Web scrapping is a common task for script languages like python.
Yet Python standard libraries provide twisted utility to couple with this simple task.
urllib[23$] ruins my python newbie days.
To achieve cookie support, you have to import cookielib, create a new cookie jar via the factory method, subclass a opener from the urllib, and finally use the forged opener to make a request.
Bloated boilerplate code does not seem pythonic at all. We want a simple scrapping utility that provides concise API like http verbs and, preferably, automatic session management. Request is the library comes to rescue.
The structure of Request:
model irons response and request parameters into unified objects. Both
Response supports generator style and file style.

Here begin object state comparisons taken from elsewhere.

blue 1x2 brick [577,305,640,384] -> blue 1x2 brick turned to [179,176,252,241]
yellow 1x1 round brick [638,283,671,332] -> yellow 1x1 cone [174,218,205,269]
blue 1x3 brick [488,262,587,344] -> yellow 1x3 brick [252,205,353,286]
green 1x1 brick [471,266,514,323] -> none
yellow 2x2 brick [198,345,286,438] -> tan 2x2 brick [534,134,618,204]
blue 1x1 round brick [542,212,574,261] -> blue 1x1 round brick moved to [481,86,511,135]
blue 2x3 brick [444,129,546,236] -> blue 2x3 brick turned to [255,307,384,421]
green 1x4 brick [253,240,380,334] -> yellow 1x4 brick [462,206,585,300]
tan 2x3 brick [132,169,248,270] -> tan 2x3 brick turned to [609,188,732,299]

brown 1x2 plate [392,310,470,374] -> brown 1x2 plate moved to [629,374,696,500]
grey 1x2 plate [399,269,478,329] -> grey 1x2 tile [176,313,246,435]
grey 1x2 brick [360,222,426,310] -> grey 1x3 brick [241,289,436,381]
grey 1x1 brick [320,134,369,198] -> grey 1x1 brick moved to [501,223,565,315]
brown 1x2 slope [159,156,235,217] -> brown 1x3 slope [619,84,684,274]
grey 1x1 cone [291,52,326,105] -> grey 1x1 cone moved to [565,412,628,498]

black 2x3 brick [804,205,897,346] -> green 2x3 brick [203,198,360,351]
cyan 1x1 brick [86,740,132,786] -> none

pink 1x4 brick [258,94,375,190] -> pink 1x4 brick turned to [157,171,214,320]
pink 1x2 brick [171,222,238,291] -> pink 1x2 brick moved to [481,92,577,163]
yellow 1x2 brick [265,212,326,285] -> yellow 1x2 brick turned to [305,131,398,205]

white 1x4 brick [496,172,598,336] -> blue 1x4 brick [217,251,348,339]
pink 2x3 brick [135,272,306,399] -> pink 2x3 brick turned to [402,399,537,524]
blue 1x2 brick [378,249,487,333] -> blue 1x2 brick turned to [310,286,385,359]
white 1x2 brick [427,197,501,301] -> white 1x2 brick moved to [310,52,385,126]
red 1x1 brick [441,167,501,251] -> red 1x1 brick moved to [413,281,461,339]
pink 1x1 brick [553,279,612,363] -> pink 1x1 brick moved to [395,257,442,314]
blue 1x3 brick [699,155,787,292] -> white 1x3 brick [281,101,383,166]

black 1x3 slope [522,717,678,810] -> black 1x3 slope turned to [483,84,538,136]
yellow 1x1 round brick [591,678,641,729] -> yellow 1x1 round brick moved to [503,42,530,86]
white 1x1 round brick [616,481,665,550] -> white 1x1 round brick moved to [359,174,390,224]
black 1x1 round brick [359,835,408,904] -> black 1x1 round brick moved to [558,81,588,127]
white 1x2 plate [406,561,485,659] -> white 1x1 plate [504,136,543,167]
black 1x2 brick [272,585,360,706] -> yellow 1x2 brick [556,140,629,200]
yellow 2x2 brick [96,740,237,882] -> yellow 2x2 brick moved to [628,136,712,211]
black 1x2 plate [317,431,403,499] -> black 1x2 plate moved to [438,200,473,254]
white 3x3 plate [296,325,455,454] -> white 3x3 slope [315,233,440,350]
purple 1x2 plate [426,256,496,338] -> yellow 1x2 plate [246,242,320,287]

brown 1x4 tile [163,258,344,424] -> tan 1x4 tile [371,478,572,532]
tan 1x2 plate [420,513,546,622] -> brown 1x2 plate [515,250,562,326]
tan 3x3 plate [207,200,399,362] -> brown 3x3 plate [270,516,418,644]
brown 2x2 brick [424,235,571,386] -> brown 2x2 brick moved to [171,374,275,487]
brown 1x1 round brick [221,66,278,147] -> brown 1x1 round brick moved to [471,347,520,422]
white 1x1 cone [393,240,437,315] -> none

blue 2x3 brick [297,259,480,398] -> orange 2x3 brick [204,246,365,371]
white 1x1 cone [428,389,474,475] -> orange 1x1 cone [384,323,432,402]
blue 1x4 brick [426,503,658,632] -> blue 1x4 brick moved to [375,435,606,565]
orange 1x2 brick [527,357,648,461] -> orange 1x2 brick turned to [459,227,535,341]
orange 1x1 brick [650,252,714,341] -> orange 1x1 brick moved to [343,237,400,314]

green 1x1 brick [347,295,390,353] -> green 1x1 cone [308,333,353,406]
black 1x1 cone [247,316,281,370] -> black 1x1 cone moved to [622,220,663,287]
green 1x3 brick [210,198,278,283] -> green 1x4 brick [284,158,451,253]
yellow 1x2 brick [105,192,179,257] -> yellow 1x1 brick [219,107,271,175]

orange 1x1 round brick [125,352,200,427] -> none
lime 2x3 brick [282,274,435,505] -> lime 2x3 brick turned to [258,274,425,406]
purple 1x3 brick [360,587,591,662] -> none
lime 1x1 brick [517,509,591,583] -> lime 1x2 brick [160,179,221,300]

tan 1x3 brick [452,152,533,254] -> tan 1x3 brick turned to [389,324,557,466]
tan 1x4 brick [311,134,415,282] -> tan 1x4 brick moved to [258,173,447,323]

Magic methods empowers
Request pythonic syntax. The most dirty works(say, encoding stuffs) lies here.
session acts as controller in MVC design. It combines adapter, which sends request, authentication and cookie session. Request’s streamlined API stems from an interface mocking real browsers.
adapter is a wrapper of urllib3, supporting connection pool management,
keep-alive request and proxies.
api is just an alias for
1. open session 2. prepare request 3. send request. And all other modules are helpers that do stuffs like encoding and making auth token.
The design philosophy under Request is :
Simple is better than functionality, however, it still grants users plenty of features.
Specific as the library aims to be, the philosophy underlying it applies much wider. jQuery’s almighty $, Chrome’s omnipotent omnibox, Google’s preeminent search engine and etc. Simplicity rocks, Usability counts.